Apache Flink, a potential contender for Apache Spark's big-data processing jobs, released its first API-stable 1.0 version this week.
Spark is mainly for in-memory processing of batch data. Though it has a streaming processing engine, streaming -- processing incoming data in real time -- has not been its strong suit.
Flink, on the other hand, was built around a stream model, which it can apply to batch and SQL processing jobs as well. It includes libraries for complex event processing (essentially, a pattern detection system for streams), machine learning, and graph processing.
The streaming model benefits iterative processing, or repeated passes on the same data as used in applications like machine learning.

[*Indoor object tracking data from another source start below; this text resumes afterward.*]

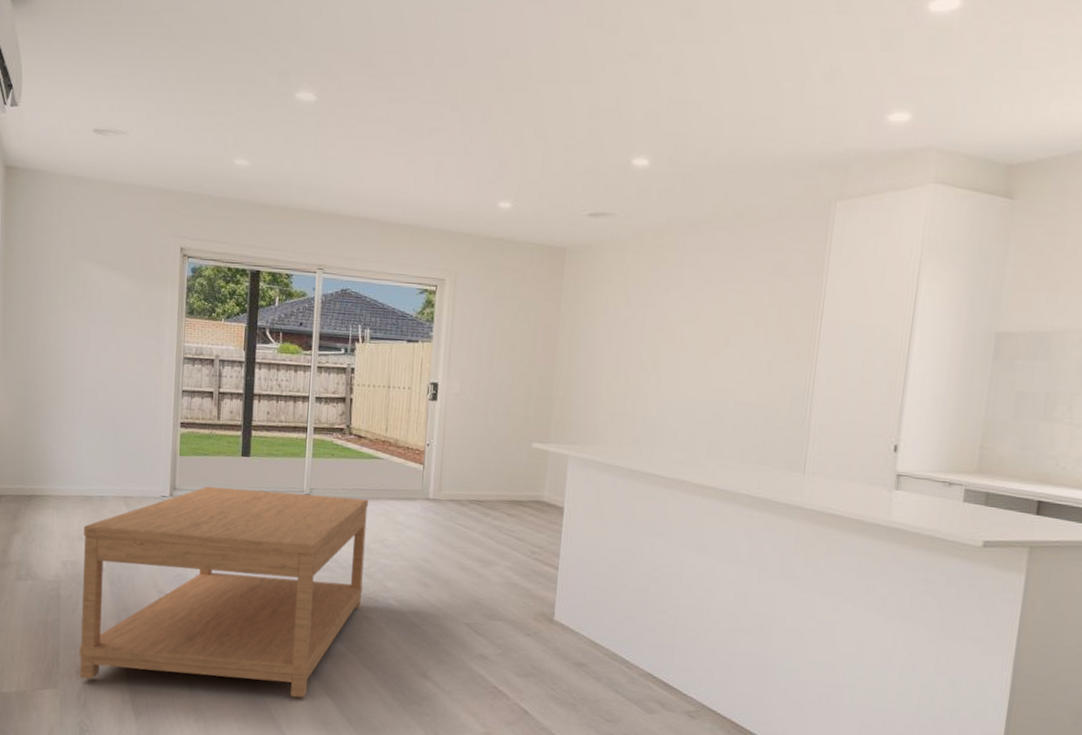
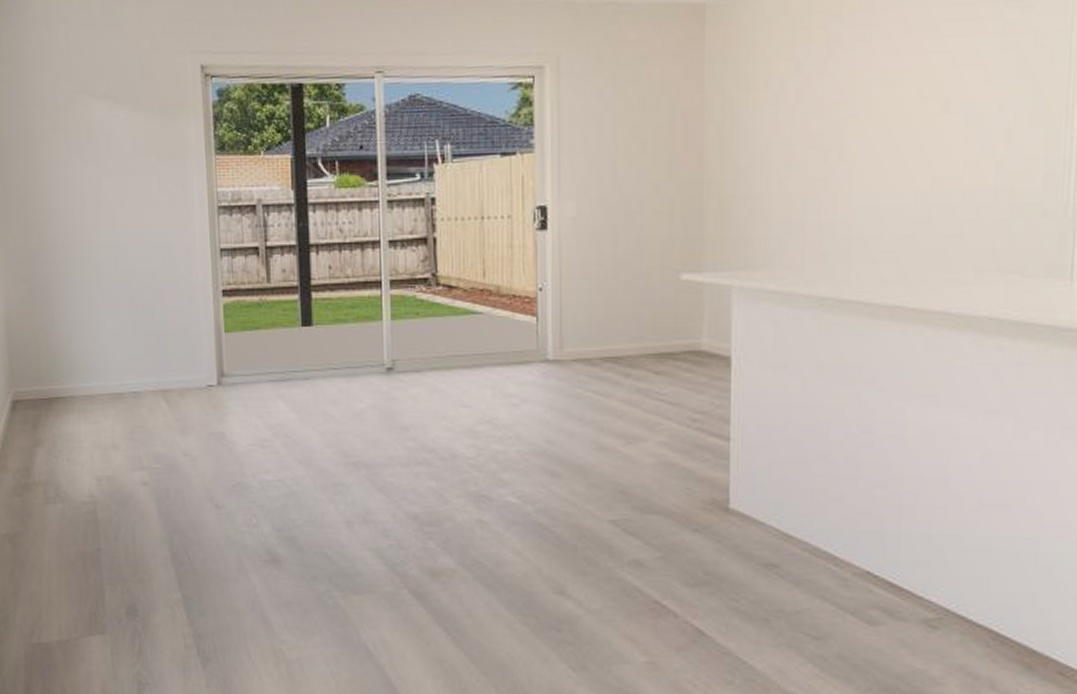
coffee table: present [79,486,369,698] -> none [117,367,472,630]

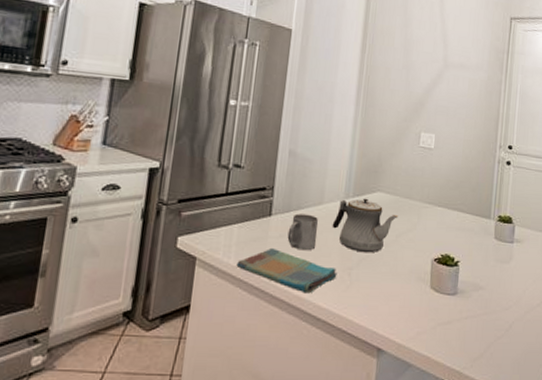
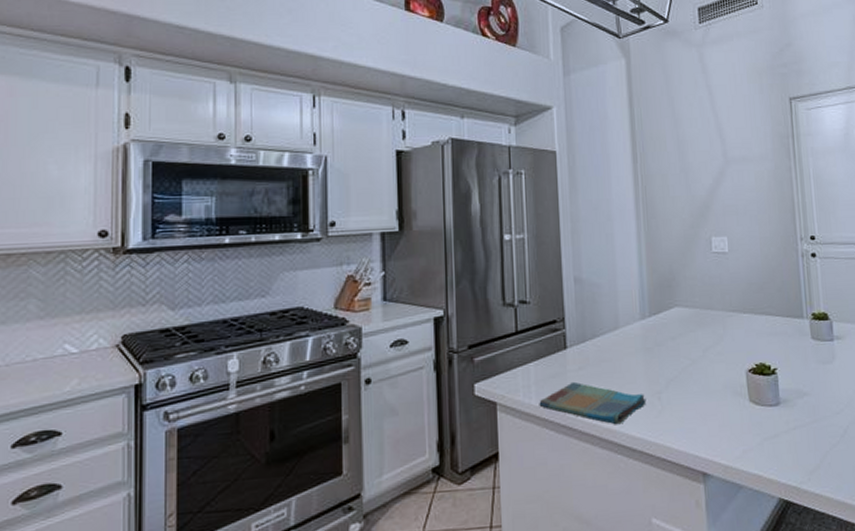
mug: present [287,213,319,251] -> none [587,341,619,381]
teapot: present [332,198,399,253] -> none [632,315,702,374]

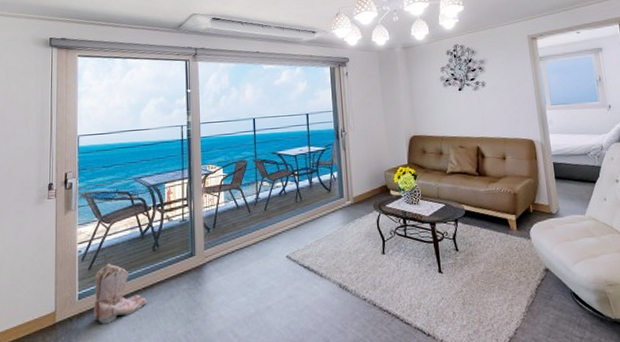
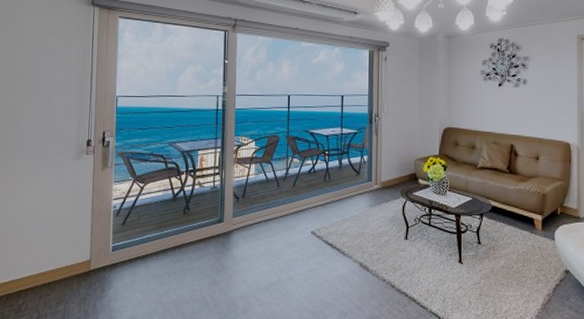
boots: present [93,263,148,324] -> none [125,221,176,276]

Flink can be instructed to only process the parts of the data that have actually changed, thus significantly speeding up the job. Spark can perform iterative processing as well, but each iteration has to be scheduled and executed separately.
Flink provides more efficient memory processing than Spark since it has a memory management system that reduces the amount of garbage collection performed by the JVM. Spark has done a lot of work to address these issues via its Project Tungsten initiative, but Flink implemented such ideas far earlier in its lifecycle. Any state data that needs to be stored when processing a stream is held in an instance of RocksDB, an open source key-value store developed by Facebook.
Flink is also likely to eclipse Apache Storm, a stream-processing system with a broad ecosystem of development. Users can take Storm's topologies and run them in Flink to transition between the two. It's a smart move given Storm's reputation for being tough to use.
InfoWorld's Andy Oliver looked at Flink back in mid-2015 and found it to be "more promise than practical experience" -- a good idea that meets real needs, but at that point "a niche technology that people use when Spark or Storm doesn't work out."
Apart from that, Spark's widespread existing popularity means Flink faces the challenges inherent with any project where incumbents already hold the field. But there's clearly a need for real-time processing frameworks that blend Spark's simplicity with Storm's low-latency, stream-first approach.